WHAT YOU HAVE TO DO: Continue the transcript of the Women With Altitude climbing film from its final line.

DOCUMENT SECTION:
Time Code

Speaker/Element

Transcript

0.00.06

Lower ⅓

Huayna Potosí

Cordillera Real, Bolivia

0.00.10

Title card

You gain strength, courage and confidence by every experience in which you really stop to look fear in the face.

0.00.16

Title card (con’t)

You are able to say to yourself, ‘I have lived through this horror, I can take the next thing that comes along.’

0.00.22

Title card (end)

You must do the thing you think you cannot do. - Eleanor Roosevelt

0.00.32

Title card

Women With Altitude

0.00.52

Narrator

[Sarah Vaill]

VO: Why climb? For the challenge, for absolute joy, for the struggle, for the pain, for peace, for perspective, for new horizons, for finding strength. 

0.01:26

[Peter Finch, KFOG]

 

VO: You’re tuned to the Beat of the Bay; seven Bay Area women will spend the next three weeks scaling the Andes mountains. Calling themselves Women With Altitude, the group is doing it to challenge themselves while raising money and attention for the fight against domestic violence. 

0.01.46

Lower ⅓

Tonya Redfield 

Founder, Women With Altitude

0.01.44

Tonya Redfield

We are just regular women, we’re not professional athletes, we’re not professional climbers, we’re not social workers, we’re not domestic violence experts, but we are going to do something that a lot of of us have never done before.

0.01.59

Tonya Redfield

My mother has always been a huge source of inspiration and strength for me, and it was such a shock for me when I learned about her stories about her true childhood, which was not about chasing puppies and playing hopscotch with her friends - it was a childhood of a lot of abuse from stepfathers and other family members and strangers even. And so it was at that point where I felt very angry and I felt like, ‘what can I do?’ And that’s when I started calling my other girlfriends who I knew loved the outdoors and who would also feel passionate about doing something for a cause.

0.02.40

Narrator

[Sarah Vaill]

VO: Six of us joined Tonya to become Women With Altitude. We were each driven to do it for different reasons, for our mothers, for our friends, and for ourselves.

0.02.52

Narrator

[Sarah Vaill]

VO: They say that one in three women will experience violence and abuse within her lifetime. For us, based on incidents in childhood or in relationships, it was two out of the seven. For me I was more willing to climb a mountain than to talk about my own experience with an assault.

Pose estimation data
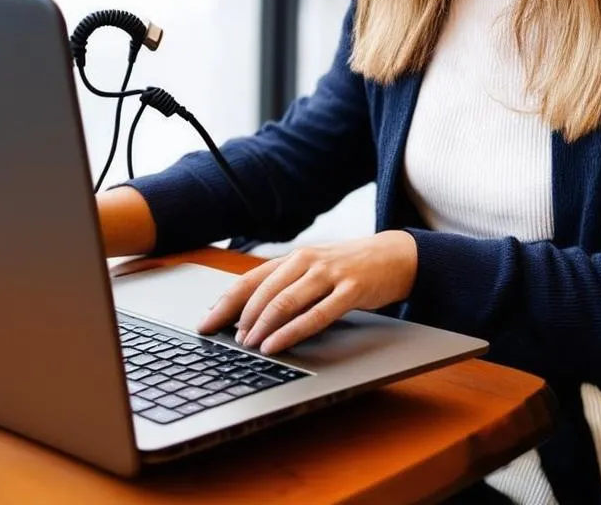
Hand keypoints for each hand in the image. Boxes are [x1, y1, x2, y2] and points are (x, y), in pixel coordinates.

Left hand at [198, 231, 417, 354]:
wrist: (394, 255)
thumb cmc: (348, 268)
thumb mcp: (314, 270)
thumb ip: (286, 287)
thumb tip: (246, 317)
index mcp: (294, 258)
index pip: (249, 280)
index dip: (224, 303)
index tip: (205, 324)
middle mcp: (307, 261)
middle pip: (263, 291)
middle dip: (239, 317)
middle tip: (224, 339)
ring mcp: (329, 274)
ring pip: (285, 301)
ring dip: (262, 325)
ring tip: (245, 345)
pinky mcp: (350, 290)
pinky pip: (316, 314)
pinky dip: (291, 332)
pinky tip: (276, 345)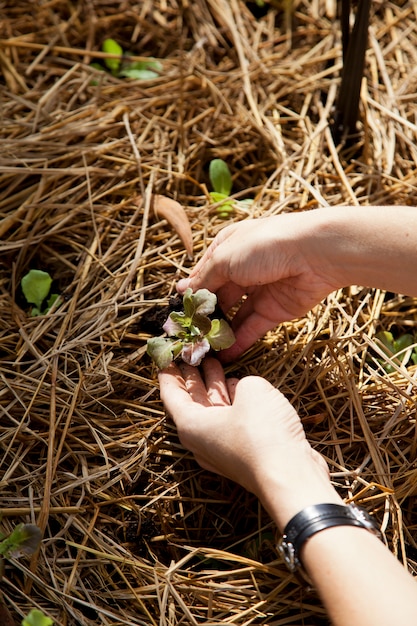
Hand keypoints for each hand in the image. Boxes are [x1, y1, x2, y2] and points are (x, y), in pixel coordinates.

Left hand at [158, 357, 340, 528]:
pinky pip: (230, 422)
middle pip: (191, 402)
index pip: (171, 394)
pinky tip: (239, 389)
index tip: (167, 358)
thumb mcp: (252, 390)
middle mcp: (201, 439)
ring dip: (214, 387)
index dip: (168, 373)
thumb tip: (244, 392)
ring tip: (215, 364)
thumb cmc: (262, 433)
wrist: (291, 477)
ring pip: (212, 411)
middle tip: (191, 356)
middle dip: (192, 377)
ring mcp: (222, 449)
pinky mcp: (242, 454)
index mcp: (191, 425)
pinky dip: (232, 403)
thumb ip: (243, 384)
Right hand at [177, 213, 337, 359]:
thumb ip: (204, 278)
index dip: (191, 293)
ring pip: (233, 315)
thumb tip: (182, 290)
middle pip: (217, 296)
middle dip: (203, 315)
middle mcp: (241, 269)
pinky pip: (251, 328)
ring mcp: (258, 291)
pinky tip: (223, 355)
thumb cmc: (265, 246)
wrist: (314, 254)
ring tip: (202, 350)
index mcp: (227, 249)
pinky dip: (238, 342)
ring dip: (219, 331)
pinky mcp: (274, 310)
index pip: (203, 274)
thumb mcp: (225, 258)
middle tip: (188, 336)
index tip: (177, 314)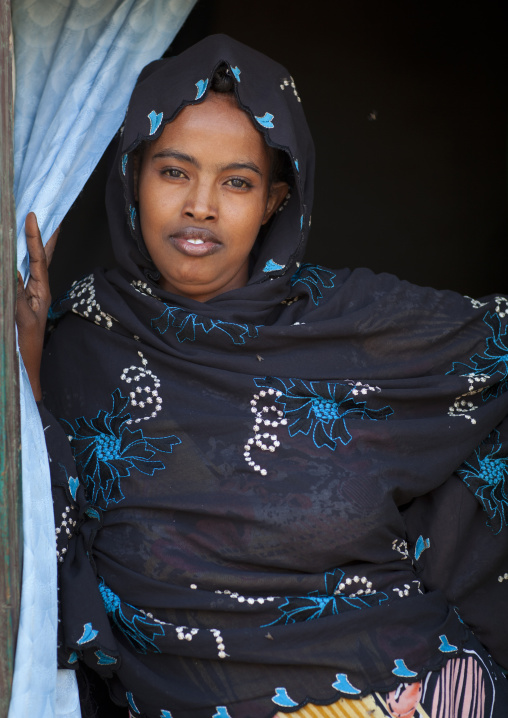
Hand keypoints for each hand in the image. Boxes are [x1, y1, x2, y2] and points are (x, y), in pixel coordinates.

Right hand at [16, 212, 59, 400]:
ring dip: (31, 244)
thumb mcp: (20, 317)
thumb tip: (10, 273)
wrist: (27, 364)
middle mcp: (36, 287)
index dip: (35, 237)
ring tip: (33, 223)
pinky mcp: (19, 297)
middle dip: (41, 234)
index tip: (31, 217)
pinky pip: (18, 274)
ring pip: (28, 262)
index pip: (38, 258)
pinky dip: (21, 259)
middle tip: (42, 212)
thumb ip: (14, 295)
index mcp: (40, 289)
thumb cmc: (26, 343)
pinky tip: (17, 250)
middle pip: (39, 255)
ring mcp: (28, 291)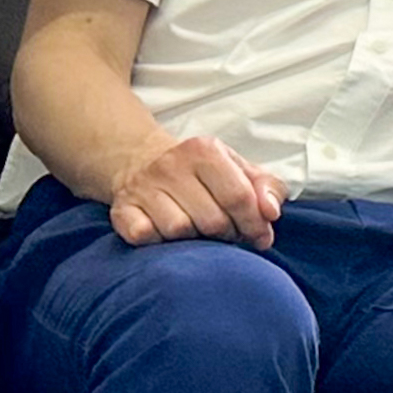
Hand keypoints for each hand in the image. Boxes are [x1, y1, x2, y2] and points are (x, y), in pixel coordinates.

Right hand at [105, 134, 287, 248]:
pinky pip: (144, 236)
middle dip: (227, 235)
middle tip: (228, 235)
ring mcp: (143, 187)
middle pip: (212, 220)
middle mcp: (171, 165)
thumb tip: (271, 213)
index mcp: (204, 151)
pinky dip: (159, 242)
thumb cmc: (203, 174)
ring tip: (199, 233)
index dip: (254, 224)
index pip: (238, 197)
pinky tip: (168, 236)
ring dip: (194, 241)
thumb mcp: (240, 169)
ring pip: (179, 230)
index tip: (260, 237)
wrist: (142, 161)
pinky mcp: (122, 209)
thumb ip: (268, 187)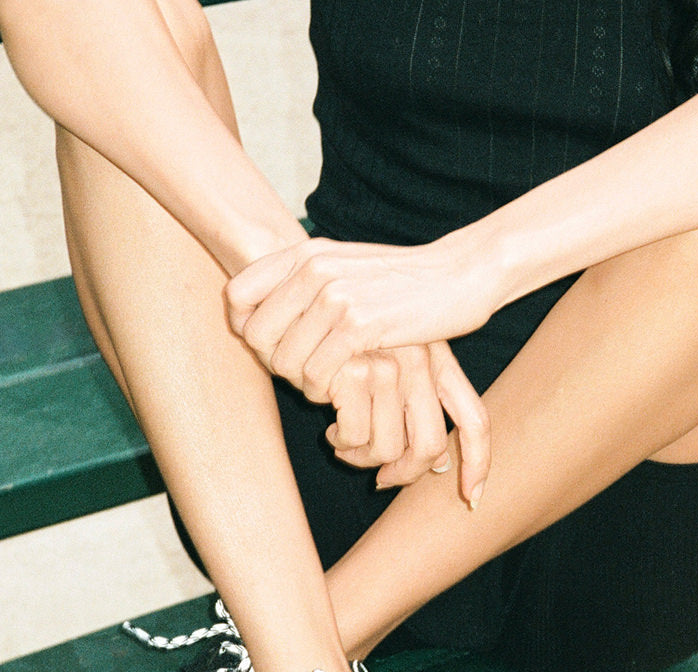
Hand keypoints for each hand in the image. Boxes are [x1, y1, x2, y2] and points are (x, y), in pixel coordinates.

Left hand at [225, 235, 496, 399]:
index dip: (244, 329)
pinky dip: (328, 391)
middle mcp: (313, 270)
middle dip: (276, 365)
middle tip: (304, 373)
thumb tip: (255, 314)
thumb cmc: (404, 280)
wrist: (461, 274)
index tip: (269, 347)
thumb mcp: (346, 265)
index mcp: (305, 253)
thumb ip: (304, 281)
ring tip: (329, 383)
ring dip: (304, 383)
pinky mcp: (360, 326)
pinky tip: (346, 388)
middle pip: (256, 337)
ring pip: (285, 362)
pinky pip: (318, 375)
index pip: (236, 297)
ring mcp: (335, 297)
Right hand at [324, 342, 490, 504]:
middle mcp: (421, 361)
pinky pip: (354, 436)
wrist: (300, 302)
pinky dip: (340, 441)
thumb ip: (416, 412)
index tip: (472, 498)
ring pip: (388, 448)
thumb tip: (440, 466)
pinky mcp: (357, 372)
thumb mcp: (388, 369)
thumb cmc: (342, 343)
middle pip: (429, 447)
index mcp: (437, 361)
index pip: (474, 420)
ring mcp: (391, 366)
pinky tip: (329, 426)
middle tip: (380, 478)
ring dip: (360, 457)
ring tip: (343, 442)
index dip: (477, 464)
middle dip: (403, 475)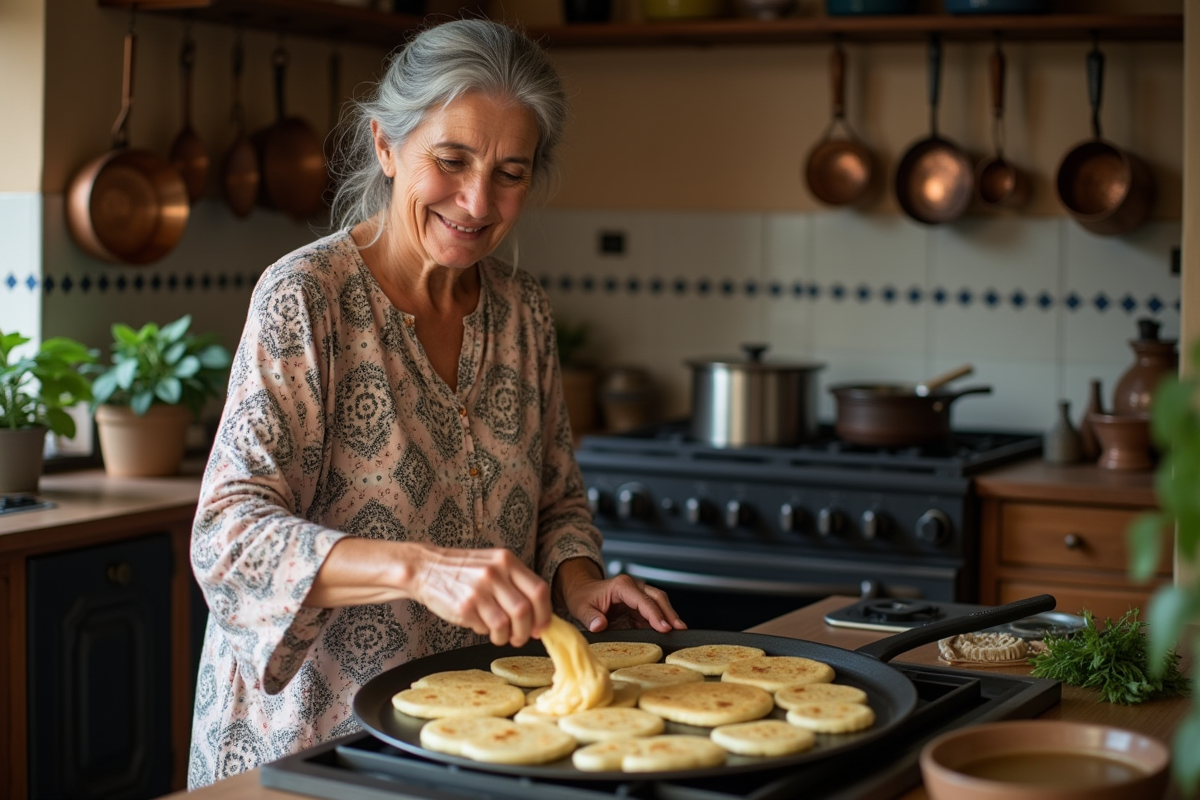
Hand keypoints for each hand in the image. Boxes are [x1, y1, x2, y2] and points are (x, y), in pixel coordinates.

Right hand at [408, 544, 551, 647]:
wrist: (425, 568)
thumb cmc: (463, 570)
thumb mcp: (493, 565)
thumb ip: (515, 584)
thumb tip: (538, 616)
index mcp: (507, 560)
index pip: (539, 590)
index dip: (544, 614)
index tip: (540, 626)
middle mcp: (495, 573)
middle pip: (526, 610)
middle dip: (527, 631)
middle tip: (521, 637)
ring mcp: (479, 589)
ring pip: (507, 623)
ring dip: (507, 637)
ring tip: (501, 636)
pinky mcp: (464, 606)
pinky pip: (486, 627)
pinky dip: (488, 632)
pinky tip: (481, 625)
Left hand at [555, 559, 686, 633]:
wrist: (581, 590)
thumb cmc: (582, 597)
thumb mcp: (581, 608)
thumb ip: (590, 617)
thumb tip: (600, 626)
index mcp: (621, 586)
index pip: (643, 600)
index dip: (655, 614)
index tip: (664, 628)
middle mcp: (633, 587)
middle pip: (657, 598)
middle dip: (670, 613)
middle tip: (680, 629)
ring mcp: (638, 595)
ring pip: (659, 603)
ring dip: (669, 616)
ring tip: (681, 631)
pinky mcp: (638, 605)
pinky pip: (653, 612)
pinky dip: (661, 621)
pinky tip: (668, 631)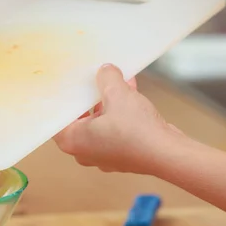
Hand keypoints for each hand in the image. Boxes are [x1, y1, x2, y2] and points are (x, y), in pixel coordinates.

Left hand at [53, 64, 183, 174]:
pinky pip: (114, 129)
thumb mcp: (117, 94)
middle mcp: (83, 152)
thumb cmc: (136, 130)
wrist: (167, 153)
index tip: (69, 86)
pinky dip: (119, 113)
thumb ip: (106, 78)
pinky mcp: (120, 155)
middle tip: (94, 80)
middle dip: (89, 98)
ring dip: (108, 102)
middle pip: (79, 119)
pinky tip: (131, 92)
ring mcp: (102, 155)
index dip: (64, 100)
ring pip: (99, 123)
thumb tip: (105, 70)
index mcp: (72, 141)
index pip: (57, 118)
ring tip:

ANSWER SECTION:
0.03.11

Sarah Vaill

It’s something that every single one of us has experienced and in some ways either internalized and not challenged, or we’ve challenged and others have not listened and not heard.

0.03.24

Ami Ehrlich

I really want this to be about strength and endurance, and not about victims.

0.03 .29 

Lower ⅓

Mt Shasta, California   

14,162 ft above sea level

0.03.29

Tonya Redfield

We’ve been going to Mt. Shasta and Mt. Dana, we’ve been practicing our alpine climbing techniques, walking in rope teams, self arrest. For example, if someone slips and starts sliding, we all need to be able to catch that person with our ice axes and the skills we’ve developed.

0.03.47

Narrator

[Sarah Vaill]

VO: We chose to climb 3 high altitude mountains because of the challenges they represent: Ilusioncita, to gain knowledge

0.03.53

Lower ⅓

Ilusioncita   

16,896 ft 

Knowledge

0.03.58 

Narrator (cont)

[Sarah Vaill]

VO: Pequeño Alpamayo, to exercise independence.

0.04.11

Lower ⅓

Pequeno Alpamayo  

17,613 ft  

Independence

0.04.03

Lower ⅓

Huayna Potosí  

19,996 ft   

Strength

0.04.03

Narrator (cont)

[Sarah Vaill]

VO: … and Huayna Potosi to test our strength. For us, from what we have experienced, or what our mothers and what our friends have experienced, overcoming domestic violence calls on every ounce of your strength of will, much like climbing a collossal mountain.

 

0.04.17

 

 

 

Tonya Redfield

 

Domestic violence is a global issue, and so we’re going to Bolivia. And this is an opportunity for us to connect with the women and that’s why we’re spending a week in Bolivia to meet with the many different women’s groups.

0.04.44

Lower ⅓

La Paz, Bolivia  

13,313 ft above sea level

0.04.46

Narrator

[Sarah Vaill]

VO: Why Bolivia? Besides having some of the highest mountains with the most stable weather in the Andes

0.04.52

Subtitle

‘We’re not straight, we’re all curves.’

0.04.53

Narrator (cont)

[Sarah Vaill]

VO: Bolivia also has active and diverse women organizations that we were eager to meet as Women With Altitude. 

0.04.56

Subtitle

‘Women - stop ironing, start organizing.’

0.05.00

Narrator (cont)

[Sarah Vaill]

VO: We wanted this expedition to be a vehicle to tell the story of the courageous fight of domestic violence activists.

0.05.15

Narrator

[Sarah Vaill]

VO: We arrived on July 13, a national holiday and the middle of Bolivia’s winter.

0.05.15

Lower ⅓

 

Downtown La Paz   

12,500 ft above sea level

0.05.24

Narrator (cont)

[Sarah Vaill]

VO: We took several days to acclimatize to the 13,000 ft elevation in La Paz. In addition to seeing thousands people in the streets we noticed that certain gender issues were already out in the open.

0.05.34

Subtitle

‘Purely male fashion’

0.05.37 

Sarah Vaill

One of the first things we saw was a billboard that says: ‘Ciudadania Sexual’—which means

0.05.41

 

Subtitle (Sarah Vaill)

‘Sexual Citizenship’

0.05.43

Sarah Vaill (cont)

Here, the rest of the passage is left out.